Alassane Ouattara n’envisage la solution militaire qu’en dernier recours
Dans sa première interview depuis l’élection présidentielle du 28 novembre, Alassane Ouattara a laissé la porte ouverte au dialogue avec Laurent Gbagbo, qui peut épargner à la Côte d’Ivoire une « opération militaire » selon lui.
Dans une interview accordée à France 24 en duplex depuis le Golf Hôtel d’Abidjan mercredi 5 janvier, le président élu de Côte d’Ivoire Alassane Ouattara s’est montré moins va-t-en-guerre que son Premier ministre Guillaume Soro. Si l’ancien chef des Forces nouvelles estime que Laurent Gbagbo ne quittera le pouvoir que sous la contrainte, Alassane Ouattara a, lui, déclaré continuer à vouloir privilégier la voie diplomatique. « Je suis un homme de paix », a-t-il répété à plusieurs reprises au cours de l’entretien.
Abordant tout de même la question d’une éventuelle intervention militaire, il s’est borné à déclarer que la Communauté des États d’Afrique de l’Ouest (Cedeao, en charge de la médiation dans la crise ivoirienne) devrait prendre une décision dans les jours à venir, mais que Laurent Gbagbo était en mesure « de nous épargner une opération militaire », s’il acceptait de se retirer.
Mais surtout, Alassane Ouattara a insisté sur le fait que la Côte d’Ivoire ne devait pas redouter de guerre civile : « Il suffit d’aller chercher Laurent Gbagbo et de l’enlever du Palais présidentiel », a-t-il déclaré. « Si la force est utilisée en Côte d’Ivoire, ce sera pour enlever Laurent Gbagbo. Ce ne sera pas une force contre les Ivoiriens ou contre la Côte d’Ivoire », a-t-il ajouté.

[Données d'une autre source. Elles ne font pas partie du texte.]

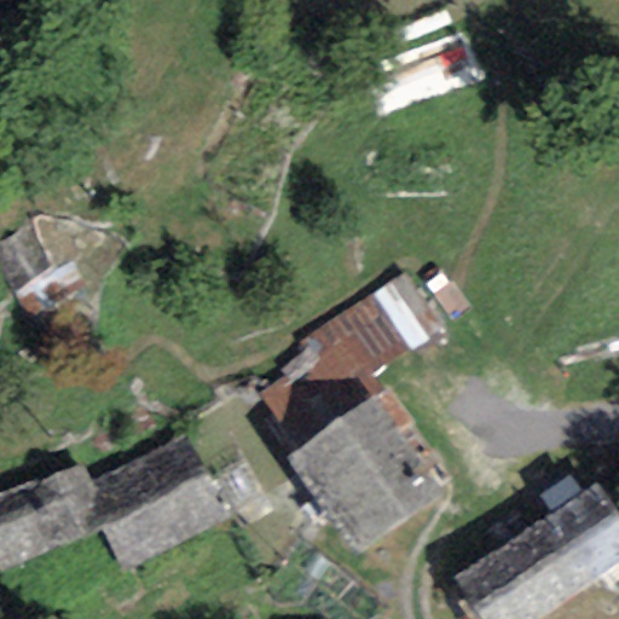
[(0,241),(0,256),(13,291),(75,255),(52,210),(0,241)]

Ni fraude ni nouveau décompte
Le ton s’est durci lorsqu’il a évoqué la question des résultats de l’élection présidentielle, invalidée par le Conseil constitutionnel qui a donné la victoire à Laurent Gbagbo – alors que la Commission électorale indépendante (CEI) avait décompté plus de bulletins en faveur de Ouattara.
« Le Conseil constitutionnel aux ordres [du camp Gbagbo, NDLR] avait le choix entre invalider ou valider le scrutin présidentiel, mais il ne pouvait pas supprimer des votes », a-t-il assené, en allusion à l’article 64 du code électoral ivoirien. Ce texte prévoit que le Conseil, au cas où il « constate des irrégularités graves de nature à entacher la sincérité du scrutin et à en affecter le résultat d’ensemble », doit prononcer « l’annulation de l’élection présidentielle ». Un nouveau scrutin doit alors être organisé « au plus tard quarante-cinq jours » après cette décision. Ce qui n’est pas la même chose que de décider d’annuler les votes dans sept départements favorables à Alassane Ouattara.
Ce dernier rejette toute accusation de fraude dans son fief et refuse le recomptage des votes demandé par Laurent Gbagbo : « Il n’est pas question de comité d’évaluation. Laurent Gbagbo a perdu et doit accepter le verdict des urnes. »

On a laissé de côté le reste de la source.